Em abril de 2026, o Comitê de Política Monetária (Copom) reduziu a Taxa Selic em 0,25 ponto percentual, levando-a de 14,75% para 14,50% ao ano. Essa foi a segunda queda consecutiva no ano, sinalizando o início de um ciclo gradual de flexibilização monetária após quase dois anos de juros elevados.
Contexto da decisão
Novo patamar da Selic: 14,50% ao ano.
Histórico recente:
Janeiro de 2026: Selic mantida em 15% (maior nível desde 2006).
Março de 2026: primeiro corte em quase dois anos, para 14,75%.
Abril de 2026: novo corte para 14,50%.
Motivos para a redução
Inflação: Apesar de sinais de aceleração, o Copom busca convergência da inflação para a meta de 3,5% até o 4º trimestre de 2027.
Cenário internacional: Conflitos no Oriente Médio aumentam a incerteza e pressionam preços de petróleo e combustíveis, mas o BC optou por manter o ritmo de cortes.
Atividade econômica: Há moderação no crescimento, mas o mercado de trabalho segue resiliente.
Estratégia: O Copom adota postura de “serenidade e cautela”, ajustando juros de forma gradual para não desancorar expectativas de inflação.
Impactos práticos da redução
Crédito e financiamentos: Tendência de queda nos juros de empréstimos e financiamentos, embora ainda em patamar elevado.
Investimentos:
Renda fixa: Continua atrativa, mas com rentabilidade menor a cada corte.

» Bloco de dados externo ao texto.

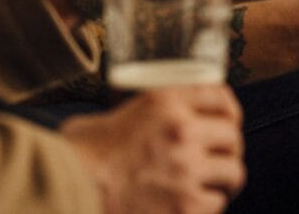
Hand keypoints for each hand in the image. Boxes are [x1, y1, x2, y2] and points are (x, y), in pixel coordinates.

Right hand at [60, 85, 244, 213]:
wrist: (66, 192)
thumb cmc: (76, 160)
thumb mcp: (106, 120)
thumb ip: (134, 118)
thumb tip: (139, 128)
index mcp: (163, 102)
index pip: (218, 96)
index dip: (228, 110)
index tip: (229, 121)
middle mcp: (181, 131)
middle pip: (232, 136)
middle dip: (228, 150)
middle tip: (220, 161)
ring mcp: (187, 169)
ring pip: (232, 173)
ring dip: (222, 182)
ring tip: (211, 188)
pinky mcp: (187, 207)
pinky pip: (215, 205)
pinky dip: (206, 208)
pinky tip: (190, 209)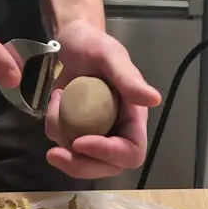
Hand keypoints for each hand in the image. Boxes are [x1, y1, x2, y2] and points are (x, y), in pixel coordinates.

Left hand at [44, 20, 162, 179]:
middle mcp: (117, 130)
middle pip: (107, 168)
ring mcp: (95, 133)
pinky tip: (54, 101)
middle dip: (80, 165)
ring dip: (61, 141)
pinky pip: (63, 143)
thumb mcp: (110, 57)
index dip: (108, 154)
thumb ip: (128, 79)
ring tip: (55, 103)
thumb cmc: (95, 44)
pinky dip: (53, 126)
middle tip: (54, 154)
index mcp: (133, 118)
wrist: (72, 40)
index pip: (131, 152)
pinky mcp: (75, 130)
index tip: (80, 141)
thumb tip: (154, 100)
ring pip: (82, 161)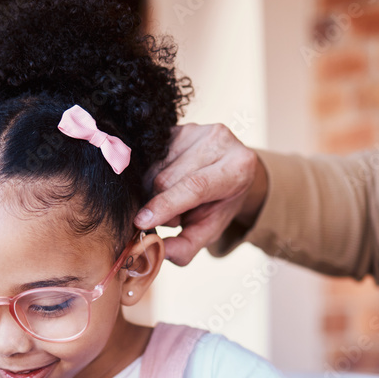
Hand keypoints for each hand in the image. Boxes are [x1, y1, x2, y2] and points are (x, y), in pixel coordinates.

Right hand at [136, 123, 266, 265]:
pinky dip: (151, 175)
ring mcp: (196, 129)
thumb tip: (159, 252)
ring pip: (154, 167)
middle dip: (161, 204)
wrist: (229, 171)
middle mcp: (219, 140)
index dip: (166, 205)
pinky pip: (149, 156)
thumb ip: (187, 247)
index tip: (141, 222)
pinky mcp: (177, 125)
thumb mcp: (210, 230)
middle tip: (176, 217)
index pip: (195, 186)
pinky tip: (167, 182)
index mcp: (237, 167)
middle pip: (167, 178)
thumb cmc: (219, 204)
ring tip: (175, 198)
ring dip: (154, 191)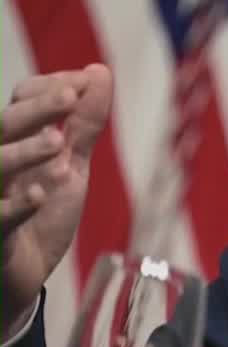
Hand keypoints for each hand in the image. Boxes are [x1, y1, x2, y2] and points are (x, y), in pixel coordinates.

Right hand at [0, 65, 112, 333]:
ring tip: (59, 144)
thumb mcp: (70, 164)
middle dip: (38, 109)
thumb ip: (84, 123)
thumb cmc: (41, 214)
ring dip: (26, 152)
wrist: (23, 275)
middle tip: (70, 96)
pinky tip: (41, 195)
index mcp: (14, 142)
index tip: (83, 82)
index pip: (20, 101)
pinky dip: (17, 205)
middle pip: (4, 126)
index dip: (48, 89)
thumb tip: (100, 71)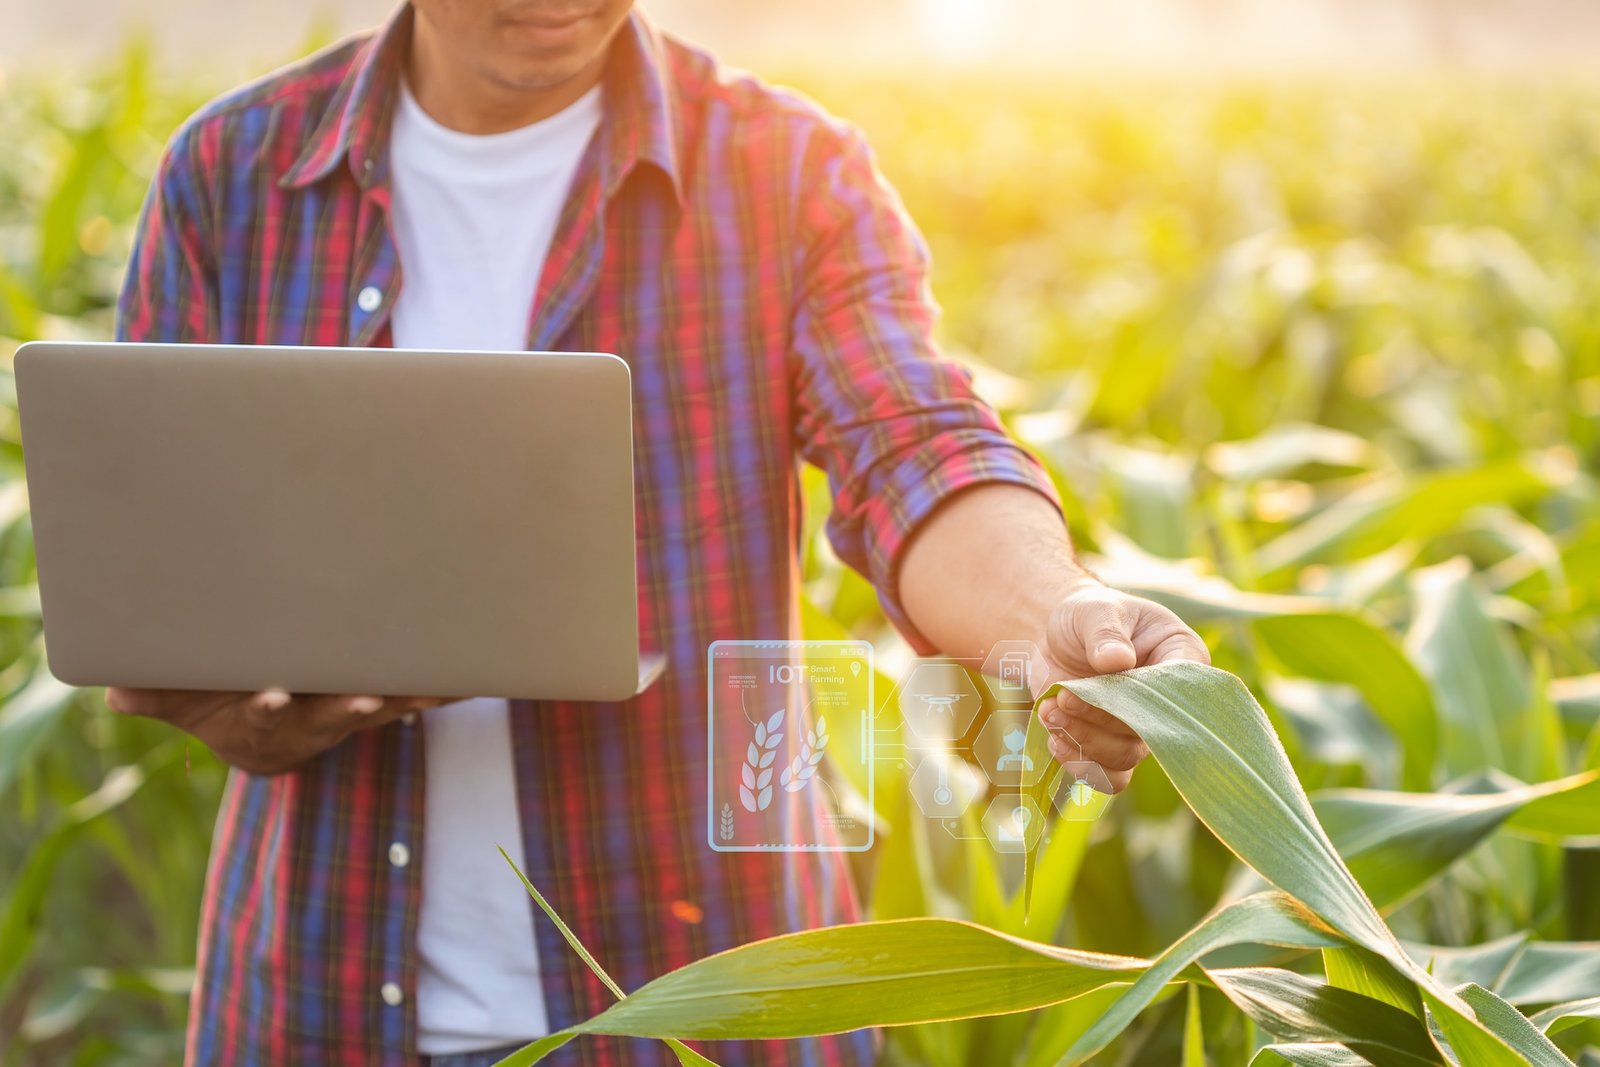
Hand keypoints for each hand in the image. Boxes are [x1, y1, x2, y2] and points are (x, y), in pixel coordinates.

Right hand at [104, 687, 458, 774]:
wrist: (266, 735)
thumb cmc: (220, 704)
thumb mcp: (185, 701)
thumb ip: (154, 695)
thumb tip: (112, 692)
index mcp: (265, 720)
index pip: (264, 715)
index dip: (267, 708)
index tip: (270, 696)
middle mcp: (313, 720)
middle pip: (334, 715)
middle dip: (350, 706)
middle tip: (368, 697)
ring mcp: (351, 713)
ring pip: (384, 708)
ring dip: (412, 699)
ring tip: (441, 689)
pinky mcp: (381, 701)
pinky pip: (416, 697)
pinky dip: (443, 690)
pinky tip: (473, 679)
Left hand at [1032, 579, 1208, 791]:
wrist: (1056, 637)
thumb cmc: (1087, 616)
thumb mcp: (1095, 609)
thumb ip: (1106, 631)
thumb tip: (1116, 660)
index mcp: (1182, 657)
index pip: (1183, 689)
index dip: (1148, 696)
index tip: (1108, 680)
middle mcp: (1169, 702)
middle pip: (1150, 730)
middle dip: (1101, 718)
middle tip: (1063, 697)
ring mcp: (1141, 728)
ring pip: (1125, 757)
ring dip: (1084, 741)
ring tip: (1050, 712)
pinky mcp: (1112, 746)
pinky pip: (1108, 776)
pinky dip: (1081, 766)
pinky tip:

Bolsa de valores: Pode ganhar força, já que investidores buscam alternativas de maior retorno.
Inflação: O corte pode estimular consumo e atividade econômica, mas há risco de pressão inflacionária se os preços de commodities continuarem subindo.
Projeções futuras
Boletim Focus: Estima que a Selic termine 2026 em 13%, caindo para 11% em 2027 e 10% em 2028.
Risco: Analistas alertam que a inflação pode se afastar da meta em 2026, exigindo cautela nos próximos cortes.
Ponto-chave para você
A redução da Selic em abril marca o início de um ciclo de flexibilização monetária, mas em ritmo lento e controlado. Para quem investe, isso significa menor retorno em renda fixa e possível valorização da bolsa; para quem busca crédito, juros ainda altos, mas com tendência de queda.